Los ciudadanos me ayudaron respetuosamente a bajar. Curiosamente, mi defecto me daba un aire más familiar, más accesible. El hecho de que me esforzaba en hablar con corrección su lengua, era algo que me ayudaba, supongo. En los momentos que tenía libre, me entretenía con el minúsculo ordenador-traductor de factura imperial colgado de mi cuello. No sólo traducía; podía programarse para ejercicios de lenguaje. Construía frases aleatorias con diferentes estructuras y tiempos verbales, que yo me esforzaba en traducir.
Cuando hablaba a través del traductor, mi voz sonaba en una misteriosa lengua ininteligible para ellos; y luego, una voz metálica surgía de mi portentoso collar mágico, hablando en correctísima lengua ciudadana. En cambio sonreían cuando les hablaba en su idioma con mi voz, al ver que uno de los «dioses» condescendía a actuar como simple mortal. Incluso con algún que otro error.
Un ciudadano gordinflón vestido de sacerdote se acercó corriendo y jadeando, inclinándose ante mí. Dijo:
—Oh, Jonás, scienta masta, preg your perdon; Chait Rai-sama wants ver a vous.

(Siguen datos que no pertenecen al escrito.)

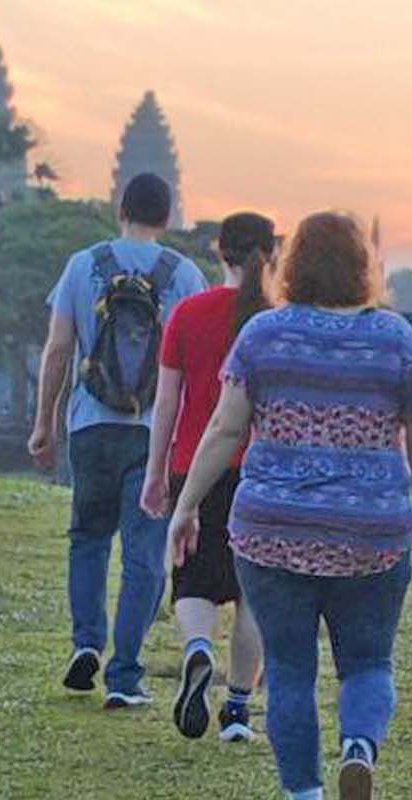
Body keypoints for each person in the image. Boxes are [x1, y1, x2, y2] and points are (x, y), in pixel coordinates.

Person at [169, 211, 412, 800]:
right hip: (372, 533)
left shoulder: (262, 336)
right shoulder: (397, 340)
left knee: (293, 671)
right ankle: (358, 748)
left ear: (291, 265)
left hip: (274, 529)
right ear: (364, 268)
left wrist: (187, 505)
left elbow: (224, 430)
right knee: (367, 662)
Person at [29, 173, 208, 709]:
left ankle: (86, 643)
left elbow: (58, 350)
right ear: (168, 216)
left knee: (87, 537)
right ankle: (124, 675)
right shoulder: (185, 275)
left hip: (90, 425)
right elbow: (197, 367)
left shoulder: (83, 266)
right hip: (154, 432)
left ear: (120, 208)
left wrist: (45, 421)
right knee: (143, 555)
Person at [139, 211, 276, 742]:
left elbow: (166, 401)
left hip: (194, 465)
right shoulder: (277, 322)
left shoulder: (188, 315)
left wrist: (157, 475)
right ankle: (238, 710)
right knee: (252, 592)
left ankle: (198, 649)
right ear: (272, 253)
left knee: (192, 578)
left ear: (220, 251)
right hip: (262, 473)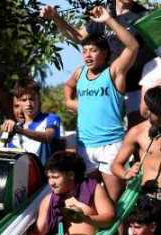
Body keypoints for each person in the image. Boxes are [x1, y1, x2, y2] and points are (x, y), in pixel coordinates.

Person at [59, 6, 139, 201]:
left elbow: (133, 47)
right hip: (85, 146)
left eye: (93, 51)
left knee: (114, 203)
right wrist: (69, 102)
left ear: (105, 53)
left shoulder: (114, 72)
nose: (87, 55)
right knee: (88, 201)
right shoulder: (80, 72)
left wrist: (108, 20)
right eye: (84, 51)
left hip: (110, 146)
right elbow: (68, 85)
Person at [44, 1, 151, 122]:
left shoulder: (143, 15)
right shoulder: (105, 12)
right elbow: (79, 36)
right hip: (109, 93)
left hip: (136, 90)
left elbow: (152, 52)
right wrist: (56, 18)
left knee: (136, 130)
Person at [112, 86, 161, 199]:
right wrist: (126, 173)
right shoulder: (138, 132)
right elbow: (115, 165)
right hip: (149, 196)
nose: (147, 113)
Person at [2, 79, 63, 165]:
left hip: (46, 172)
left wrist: (20, 130)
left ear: (39, 99)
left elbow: (47, 137)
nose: (28, 104)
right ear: (19, 102)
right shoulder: (16, 128)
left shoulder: (51, 118)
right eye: (24, 100)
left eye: (32, 99)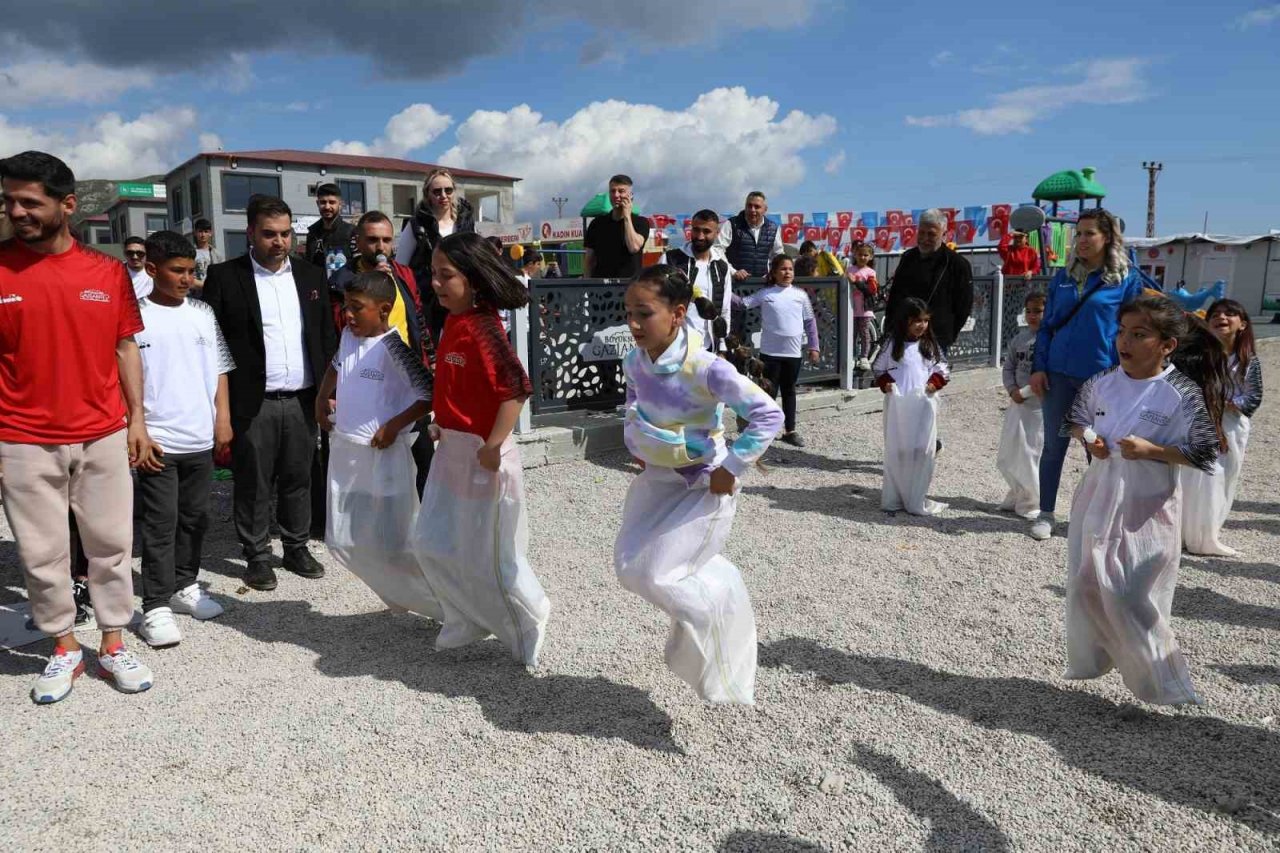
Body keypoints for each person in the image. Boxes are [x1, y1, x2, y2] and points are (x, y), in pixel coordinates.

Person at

Mi traductor dijo: «Oh, Jonás, Señor de la Sabiduría, te pido perdón; el Señor Chait Rai quiere verte».
—¿Para qué? —Mi traductor vertió: «Pourque?».

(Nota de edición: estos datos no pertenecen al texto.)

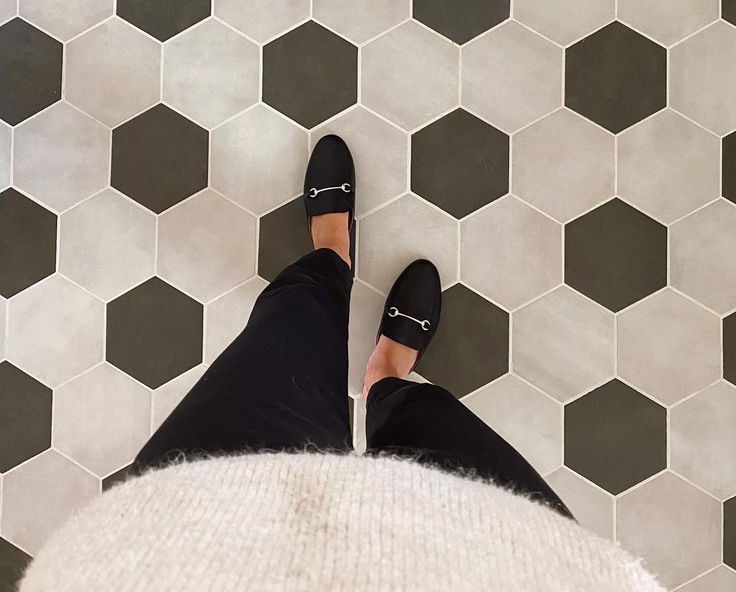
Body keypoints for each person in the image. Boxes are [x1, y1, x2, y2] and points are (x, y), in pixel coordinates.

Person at [20, 137, 664, 592]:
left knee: (291, 333)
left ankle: (331, 259)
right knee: (434, 433)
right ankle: (387, 379)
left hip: (189, 547)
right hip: (512, 566)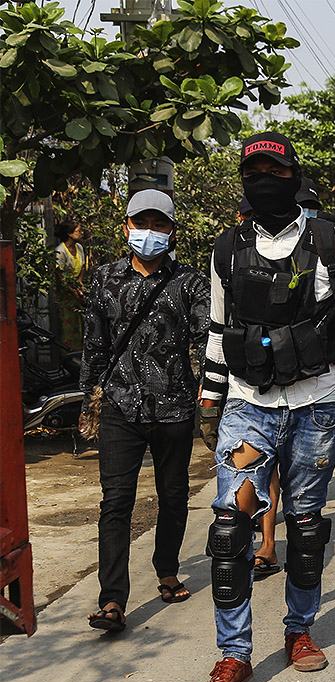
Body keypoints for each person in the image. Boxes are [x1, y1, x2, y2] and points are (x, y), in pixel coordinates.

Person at [195, 132, 335, 682]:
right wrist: (209, 397)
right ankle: (233, 656)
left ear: (294, 177)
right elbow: (216, 328)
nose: (264, 182)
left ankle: (299, 632)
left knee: (305, 528)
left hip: (316, 405)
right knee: (230, 531)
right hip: (247, 404)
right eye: (253, 172)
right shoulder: (226, 249)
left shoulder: (331, 242)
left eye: (274, 173)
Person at [79, 190, 210, 632]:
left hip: (173, 407)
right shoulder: (104, 279)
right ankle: (112, 600)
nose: (149, 232)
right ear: (126, 227)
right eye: (141, 222)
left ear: (172, 231)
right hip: (119, 405)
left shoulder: (190, 283)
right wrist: (89, 400)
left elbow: (203, 340)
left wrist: (206, 394)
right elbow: (94, 345)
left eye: (159, 224)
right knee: (116, 502)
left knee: (173, 496)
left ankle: (167, 568)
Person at [55, 219, 88, 350]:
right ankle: (68, 355)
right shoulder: (60, 251)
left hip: (77, 290)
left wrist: (80, 283)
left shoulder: (79, 248)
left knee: (81, 325)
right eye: (78, 231)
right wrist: (72, 291)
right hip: (66, 294)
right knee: (68, 326)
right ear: (69, 234)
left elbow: (83, 268)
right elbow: (60, 276)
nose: (81, 233)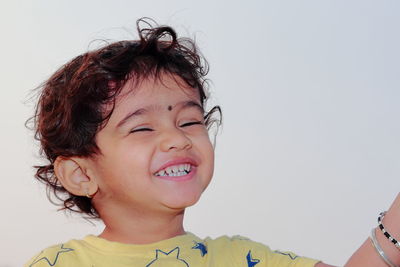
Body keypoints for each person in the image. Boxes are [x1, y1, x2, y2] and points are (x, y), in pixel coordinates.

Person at [24, 18, 400, 267]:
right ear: (79, 174)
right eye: (142, 128)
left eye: (189, 120)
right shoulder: (60, 263)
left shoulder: (240, 257)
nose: (177, 138)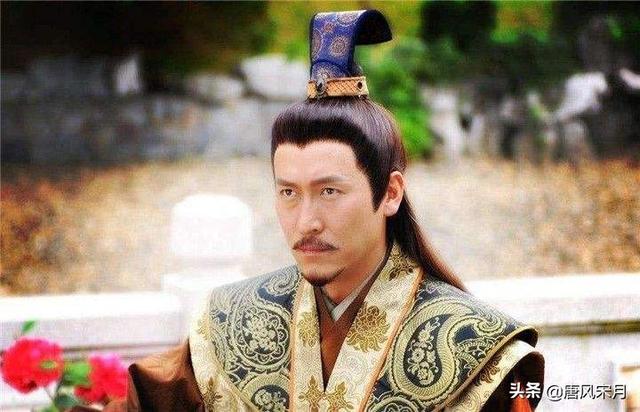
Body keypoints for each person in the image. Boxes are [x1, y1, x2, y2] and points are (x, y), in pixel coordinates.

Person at [89, 9, 544, 412]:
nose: (305, 222)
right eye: (289, 192)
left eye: (329, 191)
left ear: (390, 193)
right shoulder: (232, 321)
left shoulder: (473, 349)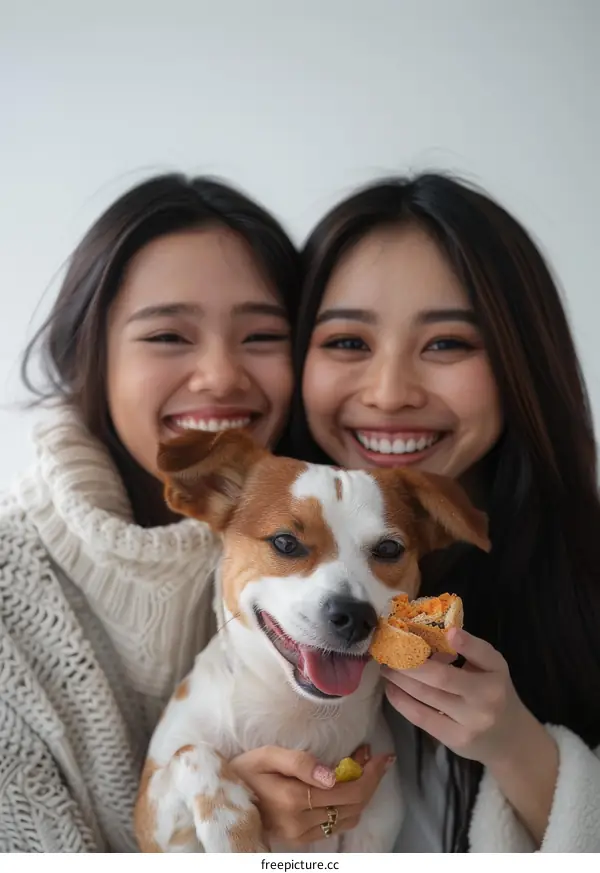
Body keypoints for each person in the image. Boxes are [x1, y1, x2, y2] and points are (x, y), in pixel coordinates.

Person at [289, 172, 600, 852]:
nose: (389, 392)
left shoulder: (582, 576)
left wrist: (516, 746)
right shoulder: (239, 577)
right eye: (348, 342)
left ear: (522, 359)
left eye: (447, 343)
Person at [0, 173, 305, 851]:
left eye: (262, 335)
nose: (221, 375)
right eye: (168, 335)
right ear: (90, 354)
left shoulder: (353, 562)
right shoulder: (9, 587)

El sacerdote hizo un gesto de impotencia.
—Shorry. El nyeh say nada a nous. —(«Lo siento. No nos dijo nada»).
—Enterado, iré en seguida. Gracias —respondí secamente. Mi traductor dijo: «Wakarimash, ay vo toutsuit. Spasva». El sacerdote esperaba algo más, así que alcé tres dedos y dije—: Tat tvam asi[7].
El aparato no traducía el sánscrito, de modo que quedó muy impresionado. Me encaminé a sus habitaciones, pensativo.
Después de su deserción, Chait Rai había sufrido una crisis paranóica. Había faltado a su juramento ksatrya; el código de honor que había regido toda su vida desde la infancia, se había convertido en polvo bajo sus pies. Empezó a imaginar que sus hombres se hallaban conspirando contra él. No creo que fuera cierto; en realidad, Chait Rai proyectaba en ellos sus propios sentimientos. Si él, un guerrero ksatrya, había faltado al sagrado código, ¿qué podía esperarse de unos soldados de varna[8] inferior?
Así es como piensa un ksatrya… o al menos, eso creo. Me resulta difícil meterme en la mente de un militar; me temo que mi cerebro no debe haber sido diseñado de esa manera. Pero el caso de Chait Rai es más complejo. No puedo imaginar qué mezcla de terror, odio y remordimiento debe de haber tras esa cara deforme.
Me encaminé sin tardanza a los niveles inferiores.